216.402  Application of predetermined, formula-type incentives.

 

216.402-2  Technical performance incentives.

See PGI 216.402-2 (Pop-up Window or PGI Viewer Mode) for guidance on establishing performance incentives.

 

216.403  Fixed-price incentive contracts.

 

216.403-2  Fixed-price incentive (successive targets) contracts.

See PGI 216.403-2 (Pop-up Window or PGI Viewer Mode) for guidance on the use of fixed-price incentive (successive targets) contracts.

 

216.405  Cost-reimbursement incentive contracts.

 

216.405-1  Cost-plus-incentive-fee contracts.

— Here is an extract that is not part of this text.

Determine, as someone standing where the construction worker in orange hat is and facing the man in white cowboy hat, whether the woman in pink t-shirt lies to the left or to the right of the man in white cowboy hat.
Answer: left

See PGI 216.405-1 (Pop-up Window or PGI Viewer Mode) for guidance on the use of cost-plus-incentive-fee contracts.

 

216.405-2  Cost-plus-award-fee contracts.

 

      (b)  Application.  The cost-plus-award-fee (CPAF) contract may include provisional award fee payments.  A provisional award fee payment is a payment made within an evaluation period prior to a final evaluation for that period.  The contracting officer may include provisional award fee payments in a CPAF contract on a case-by-case basis, provided those payments—

 

              (i)  Are made no more frequently than monthly;

 

              (ii)  Are limited to no more than—

 

                    (A)   For the initial award fee evaluation period, 50 percent of the award fee available for that period; and

 

                    (B)   For subsequent award fee evaluation periods, 80 percent of the evaluation score for the prior evaluation period times the award fee available for the current period, e.g., if the contractor received 90 percent of the award fee available for the prior evaluation period, provisional payments for the current period shall not exceed 72 percent (90 percent x 80 percent) of the award fee available for the current period;

 

              (iii)  Are superseded by an interim or final award fee evaluation for the applicable evaluation period.  If provisional payments have exceeded the payment determined by the evaluation score for the applicable period, the contracting officer shall collect the debt in accordance with FAR 32.606; and

 

              (iv)  May be discontinued, or reduced in such amounts deemed appropriate by the contracting officer, when the contracting officer determines that the contractor will not achieve a level of performance commensurate with the provisional payment.  The contracting officer shall notify the contractor in writing of any discontinuance or reduction in provisional award fee payments.

 

      (c)  Limitations. 

 

              (i)  The CPAF contract shall not be used—

             

                    (A)  To avoid—

 

                            (1)  Establishing cost-plus-fixed-fee contracts when the criteria for cost-plus-fixed-fee contracts apply; or

 

                            (2)  Developing objective targets so a cost-plus-incentive-fee contract can be used; or

 

                     (B)  For either engineering development or operational system development acquisitions that have specifications suitable for simultaneous research and development and production, except a CPAF contract may be used for individual engineering development or operational system development acquisitions ancillary to the development of a major weapon system or equipment, where—

 

                           (1)   It is more advantageous; and

 

                           (2)   The purpose of the acquisition is clearly to determine or solve specific problems associated with the major weapon system or equipment.

 

              (ii)  Do not apply the weighted guidelines method to CPAF contracts for either the base (fixed) fee or the award fee.

 

              (iii)  The base fee shall not exceed three percent of the estimated cost of the contract exclusive of the fee.

 

      (S-70)  See PGI 216.405-2 (Pop-up Window or PGI Viewer Mode) for guidance on the use of CPAF contracts.

 

216.470  Other applications of award fees.

See PGI 216.470 (Pop-up Window or PGI Viewer Mode) for guidance on other applications of award fees.